### REQUIRED WORK
**a)** In the code review thread, rewrite the passage from "Ah, of course, ENMs!" up to and including "on needlessly? :-)", with "user" swapped for "administrator".
**b)** In the code review thread, what did the protocol line get changed to after the IPv6 issue was pointed out?

On Tue, Aug 18, 2009 at 05:35:05PM -0400, Anurag S. Maskey wrote:
>
>
> Renee Danson Sommerfeld wrote:
>>> code review for 10682 Need a policy / process for handling duplicated
>>> (already used) addresses
>>> http://defect.opensolaris.org/bz/show_bug.cgi?id=10682
>>>
>>> webrev is at
>>> http://zhadum.east/export/ws/am223141/temp/nwam1-work/webrev/
>>>
>> ncu_ip.c, line 681: Do we know at this point that the DELADDR was for
>> a v4 address? Even if that's the case, collisions are possible on v6
>> interfaces, as well, so we need these checks for both v4 and v6. I'm
>> guessing we probably want to pull the af out of the sockaddr in the
>> event data, rather than always using AF_INET.
>>
> IPv6 - always forgetting that. Thanks for pointing that out. I've
> changed the protocol line to:
>
> intf.if_protocol = evm->data.if_state.addr.ss_family;
Looks good.
>> general question: are there other cases where we put objects into
>> maintenance state? I know we've talked about different cases where
>> that might make sense, but I've never actually seen it happen, so I'm
>> wondering if we've actually implemented that before. In any case,
>> I'm just thinking this is an area we need to test carefully, especially
>> if we're treading new ground with the use of maintenance state here.
>>
> These are the situations where an object enters MAINTENANCE state
> (auxiliary state in parenthesis):
>
> * IP NCU: duplicate address (duplicate address detected)
> * Loc: smf_refresh_instance() returns non-zero (method/service
> enable failed). Doesn't mean refresh failed, just the function call.
> * ENM: start script missing (method or FMRI not specified)
> * ENM: start/stop script fails (method/service enable failed)
> * ENM: invalid or missing FMRI (invalid configuration values)
> * ENM: smf_{restart,enable,restore}_instance() returns non-zero
> (method/service enable failed)
> * ENM: failure to create thread to run scripts (method/service
> enable failed)
Ah, of course, ENMs!
Since this is the first time we're doing it with NCUs, though, it's
probably worth some extra testing. What's the recovery path? Need
to make sure we come out of the state cleanly when appropriate. The
two cases I can think of are
- if the user fixes things by changing the (duplicate) static addr
assigned to the ncu
- if the user fixes things by shutting down/correcting the other
system. In this case, I think expecting a refresh of the nwam
service is reasonable; need to make sure that clears things up.
Does that make sense? Have you already done all this and I'm rambling
on needlessly? :-)
-renee
>
>

### EXTRACTED RECORDS

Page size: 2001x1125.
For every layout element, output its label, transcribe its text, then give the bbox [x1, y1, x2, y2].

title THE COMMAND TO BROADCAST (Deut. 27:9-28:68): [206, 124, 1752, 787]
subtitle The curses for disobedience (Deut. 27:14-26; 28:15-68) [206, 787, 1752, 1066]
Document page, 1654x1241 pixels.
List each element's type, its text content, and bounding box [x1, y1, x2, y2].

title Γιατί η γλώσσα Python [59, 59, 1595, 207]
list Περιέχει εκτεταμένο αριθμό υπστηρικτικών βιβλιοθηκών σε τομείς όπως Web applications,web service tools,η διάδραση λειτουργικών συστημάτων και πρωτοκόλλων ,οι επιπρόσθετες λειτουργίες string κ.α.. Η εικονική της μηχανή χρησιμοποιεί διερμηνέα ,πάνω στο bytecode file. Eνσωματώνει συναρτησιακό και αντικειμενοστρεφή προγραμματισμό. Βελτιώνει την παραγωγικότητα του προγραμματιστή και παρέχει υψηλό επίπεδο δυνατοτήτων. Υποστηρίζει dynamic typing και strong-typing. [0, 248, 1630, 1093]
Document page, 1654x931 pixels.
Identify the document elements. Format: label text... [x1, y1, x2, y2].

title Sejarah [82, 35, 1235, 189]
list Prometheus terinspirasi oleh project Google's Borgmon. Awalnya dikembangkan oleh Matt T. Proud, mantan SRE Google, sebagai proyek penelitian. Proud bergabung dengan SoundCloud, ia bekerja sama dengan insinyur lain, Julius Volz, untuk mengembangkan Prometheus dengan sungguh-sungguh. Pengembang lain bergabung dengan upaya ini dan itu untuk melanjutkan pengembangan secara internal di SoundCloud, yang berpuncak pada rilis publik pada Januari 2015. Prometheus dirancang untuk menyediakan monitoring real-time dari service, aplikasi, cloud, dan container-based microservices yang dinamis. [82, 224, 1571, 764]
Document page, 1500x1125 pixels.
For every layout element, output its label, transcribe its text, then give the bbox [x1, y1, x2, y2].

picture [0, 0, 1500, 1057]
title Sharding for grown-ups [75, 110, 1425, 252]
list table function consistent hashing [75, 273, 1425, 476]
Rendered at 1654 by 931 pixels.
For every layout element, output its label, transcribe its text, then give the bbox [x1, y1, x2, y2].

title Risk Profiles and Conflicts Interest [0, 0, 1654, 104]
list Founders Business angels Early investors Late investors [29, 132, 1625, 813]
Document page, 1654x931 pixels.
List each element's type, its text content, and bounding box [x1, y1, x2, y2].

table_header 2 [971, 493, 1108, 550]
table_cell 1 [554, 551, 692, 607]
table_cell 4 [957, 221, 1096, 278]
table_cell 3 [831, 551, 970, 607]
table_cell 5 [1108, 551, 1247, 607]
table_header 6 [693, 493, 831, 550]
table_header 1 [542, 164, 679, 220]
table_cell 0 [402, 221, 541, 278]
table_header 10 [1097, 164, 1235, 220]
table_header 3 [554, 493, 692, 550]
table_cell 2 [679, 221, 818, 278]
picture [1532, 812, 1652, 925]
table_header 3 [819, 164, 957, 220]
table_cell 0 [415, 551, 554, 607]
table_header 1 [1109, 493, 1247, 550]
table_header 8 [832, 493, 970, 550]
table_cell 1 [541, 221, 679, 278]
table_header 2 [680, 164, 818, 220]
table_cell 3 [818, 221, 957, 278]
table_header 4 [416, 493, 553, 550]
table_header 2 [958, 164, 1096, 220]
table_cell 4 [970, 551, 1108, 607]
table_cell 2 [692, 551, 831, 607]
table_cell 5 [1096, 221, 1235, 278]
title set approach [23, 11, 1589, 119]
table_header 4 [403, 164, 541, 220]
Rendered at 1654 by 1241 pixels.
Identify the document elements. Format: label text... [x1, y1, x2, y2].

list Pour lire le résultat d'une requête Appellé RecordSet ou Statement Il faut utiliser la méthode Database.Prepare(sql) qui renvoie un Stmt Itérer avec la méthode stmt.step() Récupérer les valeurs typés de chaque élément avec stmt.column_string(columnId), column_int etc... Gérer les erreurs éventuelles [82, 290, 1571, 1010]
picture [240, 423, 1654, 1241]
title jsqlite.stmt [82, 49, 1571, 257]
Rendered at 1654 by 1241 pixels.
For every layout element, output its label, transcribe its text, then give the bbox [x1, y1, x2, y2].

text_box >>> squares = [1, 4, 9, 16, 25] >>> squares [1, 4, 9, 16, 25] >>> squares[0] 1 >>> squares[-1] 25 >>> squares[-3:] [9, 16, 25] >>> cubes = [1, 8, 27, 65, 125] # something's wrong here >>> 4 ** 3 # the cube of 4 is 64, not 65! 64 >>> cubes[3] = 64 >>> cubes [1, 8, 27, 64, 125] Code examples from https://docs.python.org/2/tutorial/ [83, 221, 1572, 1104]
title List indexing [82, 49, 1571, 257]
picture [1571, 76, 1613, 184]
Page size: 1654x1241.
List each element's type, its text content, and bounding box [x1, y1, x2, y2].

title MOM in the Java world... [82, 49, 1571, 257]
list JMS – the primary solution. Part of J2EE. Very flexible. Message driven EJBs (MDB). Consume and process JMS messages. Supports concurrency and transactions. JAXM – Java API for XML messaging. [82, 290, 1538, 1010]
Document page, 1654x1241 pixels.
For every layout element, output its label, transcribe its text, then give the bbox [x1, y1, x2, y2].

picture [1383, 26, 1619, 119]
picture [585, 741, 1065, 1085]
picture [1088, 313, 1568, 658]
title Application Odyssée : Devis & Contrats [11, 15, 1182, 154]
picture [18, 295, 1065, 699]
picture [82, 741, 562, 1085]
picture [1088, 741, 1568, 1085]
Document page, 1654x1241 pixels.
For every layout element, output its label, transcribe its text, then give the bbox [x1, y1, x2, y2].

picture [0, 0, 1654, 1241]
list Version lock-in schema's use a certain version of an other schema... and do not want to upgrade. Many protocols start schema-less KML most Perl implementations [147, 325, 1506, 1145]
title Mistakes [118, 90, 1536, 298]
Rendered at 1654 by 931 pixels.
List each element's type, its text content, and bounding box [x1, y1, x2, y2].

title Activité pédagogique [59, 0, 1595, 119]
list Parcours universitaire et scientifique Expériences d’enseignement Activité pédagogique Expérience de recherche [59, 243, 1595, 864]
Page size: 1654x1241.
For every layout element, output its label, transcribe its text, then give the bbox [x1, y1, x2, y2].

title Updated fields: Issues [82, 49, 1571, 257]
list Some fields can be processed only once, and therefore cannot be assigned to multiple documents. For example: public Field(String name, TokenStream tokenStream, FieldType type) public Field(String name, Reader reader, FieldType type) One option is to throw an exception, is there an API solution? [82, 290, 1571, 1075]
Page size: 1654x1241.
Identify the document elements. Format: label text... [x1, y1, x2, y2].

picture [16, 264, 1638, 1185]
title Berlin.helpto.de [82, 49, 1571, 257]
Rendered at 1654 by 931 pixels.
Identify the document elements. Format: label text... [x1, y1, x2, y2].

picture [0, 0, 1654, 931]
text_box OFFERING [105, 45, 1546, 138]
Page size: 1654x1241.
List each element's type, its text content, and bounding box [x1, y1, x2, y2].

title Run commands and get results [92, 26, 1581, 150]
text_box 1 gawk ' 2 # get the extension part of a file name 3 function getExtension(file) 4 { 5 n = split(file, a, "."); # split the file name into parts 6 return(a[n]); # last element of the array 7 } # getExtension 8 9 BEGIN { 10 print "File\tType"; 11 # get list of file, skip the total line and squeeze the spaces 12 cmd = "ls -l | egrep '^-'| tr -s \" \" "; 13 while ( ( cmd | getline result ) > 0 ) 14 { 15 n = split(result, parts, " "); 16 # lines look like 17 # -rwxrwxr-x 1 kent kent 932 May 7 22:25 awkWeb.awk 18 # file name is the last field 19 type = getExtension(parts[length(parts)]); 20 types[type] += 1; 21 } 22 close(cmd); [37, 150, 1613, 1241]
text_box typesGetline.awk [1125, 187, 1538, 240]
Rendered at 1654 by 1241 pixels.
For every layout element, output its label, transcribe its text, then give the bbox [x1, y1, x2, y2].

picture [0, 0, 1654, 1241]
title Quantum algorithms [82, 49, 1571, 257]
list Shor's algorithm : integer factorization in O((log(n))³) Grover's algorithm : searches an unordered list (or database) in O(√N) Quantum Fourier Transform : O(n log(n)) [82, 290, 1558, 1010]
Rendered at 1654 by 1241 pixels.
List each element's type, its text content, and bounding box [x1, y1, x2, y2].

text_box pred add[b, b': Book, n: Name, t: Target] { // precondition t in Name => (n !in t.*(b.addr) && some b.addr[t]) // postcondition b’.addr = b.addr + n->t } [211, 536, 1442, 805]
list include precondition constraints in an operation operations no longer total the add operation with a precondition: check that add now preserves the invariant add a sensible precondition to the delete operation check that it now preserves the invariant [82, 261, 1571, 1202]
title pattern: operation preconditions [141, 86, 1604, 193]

### EXPECTED ANSWERS
**a)**
Ah, of course, ENMs!
Since this is the first time we're doing it with NCUs, though, it's
probably worth some extra testing. What's the recovery path? Need
to make sure we come out of the state cleanly when appropriate. The
two cases I can think of are
- if the administrator fixes things by changing the (duplicate) static addr
assigned to the ncu
- if the administrator fixes things by shutting down/correcting the other
system. In this case, I think expecting a refresh of the nwam
service is reasonable; need to make sure that clears things up.
Does that make sense? Have you already done all this and I'm rambling
on needlessly? :-)

**b)** intf.if_protocol = evm->data.if_state.addr.ss_family;